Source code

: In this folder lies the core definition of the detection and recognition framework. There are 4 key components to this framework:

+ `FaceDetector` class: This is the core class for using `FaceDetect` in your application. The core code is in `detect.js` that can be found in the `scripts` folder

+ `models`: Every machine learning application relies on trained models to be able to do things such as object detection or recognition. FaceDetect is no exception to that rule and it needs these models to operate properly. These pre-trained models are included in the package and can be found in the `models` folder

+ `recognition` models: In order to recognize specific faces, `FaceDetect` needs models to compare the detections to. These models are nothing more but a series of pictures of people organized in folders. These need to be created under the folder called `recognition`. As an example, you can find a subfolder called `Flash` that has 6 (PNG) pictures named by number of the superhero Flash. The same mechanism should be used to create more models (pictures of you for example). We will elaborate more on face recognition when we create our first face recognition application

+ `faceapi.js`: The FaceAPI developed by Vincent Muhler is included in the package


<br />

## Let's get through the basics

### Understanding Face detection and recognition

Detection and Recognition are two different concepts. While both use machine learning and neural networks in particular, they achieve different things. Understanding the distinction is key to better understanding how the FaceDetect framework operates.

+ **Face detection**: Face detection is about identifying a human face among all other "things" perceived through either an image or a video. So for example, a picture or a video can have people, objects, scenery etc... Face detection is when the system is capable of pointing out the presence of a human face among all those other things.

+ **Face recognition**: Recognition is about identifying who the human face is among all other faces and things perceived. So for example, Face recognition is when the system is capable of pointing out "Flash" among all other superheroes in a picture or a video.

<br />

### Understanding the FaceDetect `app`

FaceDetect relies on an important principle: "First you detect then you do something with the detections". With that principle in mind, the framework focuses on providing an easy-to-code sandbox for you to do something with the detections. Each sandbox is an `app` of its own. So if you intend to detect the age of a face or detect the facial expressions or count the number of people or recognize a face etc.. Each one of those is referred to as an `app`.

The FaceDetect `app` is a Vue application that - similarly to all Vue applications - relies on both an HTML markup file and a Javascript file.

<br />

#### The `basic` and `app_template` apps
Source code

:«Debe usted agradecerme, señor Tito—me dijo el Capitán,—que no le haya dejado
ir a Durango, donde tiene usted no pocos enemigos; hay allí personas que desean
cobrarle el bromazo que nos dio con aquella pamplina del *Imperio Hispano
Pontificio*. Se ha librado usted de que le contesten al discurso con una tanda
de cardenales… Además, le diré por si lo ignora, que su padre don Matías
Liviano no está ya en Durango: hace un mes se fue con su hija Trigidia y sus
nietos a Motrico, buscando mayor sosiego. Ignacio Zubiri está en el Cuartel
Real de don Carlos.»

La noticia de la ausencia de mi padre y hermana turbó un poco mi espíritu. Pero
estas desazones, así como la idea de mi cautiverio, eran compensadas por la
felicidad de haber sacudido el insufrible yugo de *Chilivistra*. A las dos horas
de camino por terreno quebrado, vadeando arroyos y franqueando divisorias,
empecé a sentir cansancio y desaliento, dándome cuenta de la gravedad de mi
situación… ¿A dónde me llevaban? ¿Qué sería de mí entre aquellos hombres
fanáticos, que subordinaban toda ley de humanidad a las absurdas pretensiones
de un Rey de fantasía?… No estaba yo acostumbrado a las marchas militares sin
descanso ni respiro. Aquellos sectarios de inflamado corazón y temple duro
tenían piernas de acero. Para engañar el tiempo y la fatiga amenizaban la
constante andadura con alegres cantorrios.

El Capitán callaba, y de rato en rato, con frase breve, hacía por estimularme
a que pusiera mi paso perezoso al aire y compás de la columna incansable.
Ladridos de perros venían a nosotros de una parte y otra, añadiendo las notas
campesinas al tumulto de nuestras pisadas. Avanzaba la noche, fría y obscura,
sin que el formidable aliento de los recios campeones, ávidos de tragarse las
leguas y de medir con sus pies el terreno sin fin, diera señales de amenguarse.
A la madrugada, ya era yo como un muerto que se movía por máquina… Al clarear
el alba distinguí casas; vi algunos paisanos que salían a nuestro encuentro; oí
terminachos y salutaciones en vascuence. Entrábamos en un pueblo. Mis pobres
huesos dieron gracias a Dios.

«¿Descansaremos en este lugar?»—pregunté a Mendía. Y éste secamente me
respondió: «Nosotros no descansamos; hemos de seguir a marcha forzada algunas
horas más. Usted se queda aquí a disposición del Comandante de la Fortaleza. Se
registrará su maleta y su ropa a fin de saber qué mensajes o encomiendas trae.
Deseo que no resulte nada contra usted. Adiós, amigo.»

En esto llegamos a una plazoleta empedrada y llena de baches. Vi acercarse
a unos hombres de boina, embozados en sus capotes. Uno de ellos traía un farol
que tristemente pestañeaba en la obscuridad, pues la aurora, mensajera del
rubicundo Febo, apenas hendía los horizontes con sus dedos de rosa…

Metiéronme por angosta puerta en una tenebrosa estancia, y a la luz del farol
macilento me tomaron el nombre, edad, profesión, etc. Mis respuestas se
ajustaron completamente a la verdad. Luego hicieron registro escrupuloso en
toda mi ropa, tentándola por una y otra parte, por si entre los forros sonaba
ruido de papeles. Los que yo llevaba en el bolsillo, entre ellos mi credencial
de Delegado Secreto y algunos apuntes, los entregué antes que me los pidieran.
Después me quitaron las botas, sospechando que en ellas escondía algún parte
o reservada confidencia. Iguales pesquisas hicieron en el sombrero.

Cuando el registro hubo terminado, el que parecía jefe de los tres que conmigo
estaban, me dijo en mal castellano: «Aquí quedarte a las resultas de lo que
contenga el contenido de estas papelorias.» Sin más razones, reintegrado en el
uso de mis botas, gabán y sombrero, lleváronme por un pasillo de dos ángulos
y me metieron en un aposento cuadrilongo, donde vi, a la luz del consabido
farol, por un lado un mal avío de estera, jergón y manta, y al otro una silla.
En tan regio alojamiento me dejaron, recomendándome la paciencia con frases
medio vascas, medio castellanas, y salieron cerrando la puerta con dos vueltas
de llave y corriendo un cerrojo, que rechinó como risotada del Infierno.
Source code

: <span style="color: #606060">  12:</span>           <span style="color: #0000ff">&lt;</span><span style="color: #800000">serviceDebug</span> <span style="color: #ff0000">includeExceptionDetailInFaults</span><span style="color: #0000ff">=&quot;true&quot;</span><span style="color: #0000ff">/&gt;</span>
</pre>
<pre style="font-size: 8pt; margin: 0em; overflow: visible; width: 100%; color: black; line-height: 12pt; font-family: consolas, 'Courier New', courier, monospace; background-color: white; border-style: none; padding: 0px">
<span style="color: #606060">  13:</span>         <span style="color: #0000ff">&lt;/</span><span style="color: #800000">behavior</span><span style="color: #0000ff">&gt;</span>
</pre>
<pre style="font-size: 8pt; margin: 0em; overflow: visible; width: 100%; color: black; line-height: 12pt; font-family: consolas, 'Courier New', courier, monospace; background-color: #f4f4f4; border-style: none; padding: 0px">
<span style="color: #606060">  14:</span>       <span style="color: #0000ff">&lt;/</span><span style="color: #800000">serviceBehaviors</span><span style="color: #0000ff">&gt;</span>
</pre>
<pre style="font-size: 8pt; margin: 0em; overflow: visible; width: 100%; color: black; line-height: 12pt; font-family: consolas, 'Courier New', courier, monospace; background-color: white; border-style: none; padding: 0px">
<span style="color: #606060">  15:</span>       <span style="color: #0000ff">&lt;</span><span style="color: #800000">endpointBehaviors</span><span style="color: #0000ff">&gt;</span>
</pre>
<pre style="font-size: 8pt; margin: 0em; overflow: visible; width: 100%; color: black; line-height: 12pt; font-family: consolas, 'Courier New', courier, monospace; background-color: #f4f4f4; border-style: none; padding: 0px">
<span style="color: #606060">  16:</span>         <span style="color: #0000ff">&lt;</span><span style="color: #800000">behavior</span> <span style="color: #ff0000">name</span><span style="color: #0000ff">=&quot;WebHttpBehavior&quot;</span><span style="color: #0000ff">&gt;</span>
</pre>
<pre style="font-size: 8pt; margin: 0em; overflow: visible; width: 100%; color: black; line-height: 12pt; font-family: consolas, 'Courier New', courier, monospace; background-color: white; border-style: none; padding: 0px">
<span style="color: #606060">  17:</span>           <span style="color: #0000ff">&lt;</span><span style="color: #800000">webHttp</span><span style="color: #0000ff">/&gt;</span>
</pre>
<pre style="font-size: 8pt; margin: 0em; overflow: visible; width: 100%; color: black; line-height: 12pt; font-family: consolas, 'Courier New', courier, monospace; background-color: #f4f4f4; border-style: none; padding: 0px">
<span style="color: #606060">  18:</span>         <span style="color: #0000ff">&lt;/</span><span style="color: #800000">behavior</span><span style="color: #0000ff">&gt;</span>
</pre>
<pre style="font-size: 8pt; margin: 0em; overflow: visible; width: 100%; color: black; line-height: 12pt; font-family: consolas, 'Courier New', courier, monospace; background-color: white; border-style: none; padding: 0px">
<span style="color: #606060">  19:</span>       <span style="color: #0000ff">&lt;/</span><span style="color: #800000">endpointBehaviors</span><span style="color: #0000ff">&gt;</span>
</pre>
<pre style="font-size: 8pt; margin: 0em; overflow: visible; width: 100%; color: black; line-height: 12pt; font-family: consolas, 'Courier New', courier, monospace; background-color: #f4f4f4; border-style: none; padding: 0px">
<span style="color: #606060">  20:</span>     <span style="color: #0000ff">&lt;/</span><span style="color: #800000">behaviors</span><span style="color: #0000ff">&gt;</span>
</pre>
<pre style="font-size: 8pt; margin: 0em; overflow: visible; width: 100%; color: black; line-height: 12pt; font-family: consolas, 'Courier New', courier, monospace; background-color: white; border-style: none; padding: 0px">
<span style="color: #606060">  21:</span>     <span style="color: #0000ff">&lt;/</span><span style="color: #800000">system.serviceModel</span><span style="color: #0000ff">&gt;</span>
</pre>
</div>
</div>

### Exercise
Every line from the line containing "huesos dieron gracias a Dios." through the line containing "farol, por un" in the records above must be retyped exactly. Leave out the rest.

### Worked solution
huesos dieron gracias a Dios.

«¿Descansaremos en este lugar?»—pregunté a Mendía. Y éste secamente me
respondió: «Nosotros no descansamos; hemos de seguir a marcha forzada algunas
horas más. Usted se queda aquí a disposición del Comandante de la Fortaleza. Se
registrará su maleta y su ropa a fin de saber qué mensajes o encomiendas trae.
Deseo que no resulte nada contra usted. Adiós, amigo.»

En esto llegamos a una plazoleta empedrada y llena de baches. Vi acercarse
a unos hombres de boina, embozados en sus capotes. Uno de ellos traía un farol
que tristemente pestañeaba en la obscuridad, pues la aurora, mensajera del
rubicundo Febo, apenas hendía los horizontes con sus dedos de rosa…

Metiéronme por angosta puerta en una tenebrosa estancia, y a la luz del farol
macilento me tomaron el nombre, edad, profesión, etc. Mis respuestas se
ajustaron completamente a la verdad. Luego hicieron registro escrupuloso en
toda mi ropa, tentándola por una y otra parte, por si entre los forros sonaba
ruido de papeles. Los que yo llevaba en el bolsillo, entre ellos mi credencial
de Delegado Secreto y algunos apuntes, los entregué antes que me los pidieran.
Después me quitaron las botas, sospechando que en ellas escondía algún parte
o reservada confidencia. Iguales pesquisas hicieron en el sombrero.

Cuando el registro hubo terminado, el que parecía jefe de los tres que conmigo
estaban, me dijo en mal castellano: «Aquí quedarte a las resultas de lo que
contenga el contenido de estas papelorias.» Sin más razones, reintegrado en el
uso de mis botas, gabán y sombrero, lleváronme por un pasillo de dos ángulos
y me metieron en un aposento cuadrilongo, donde vi, a la luz del consabido
farol, por un lado un mal avío de estera, jergón y manta, y al otro una silla.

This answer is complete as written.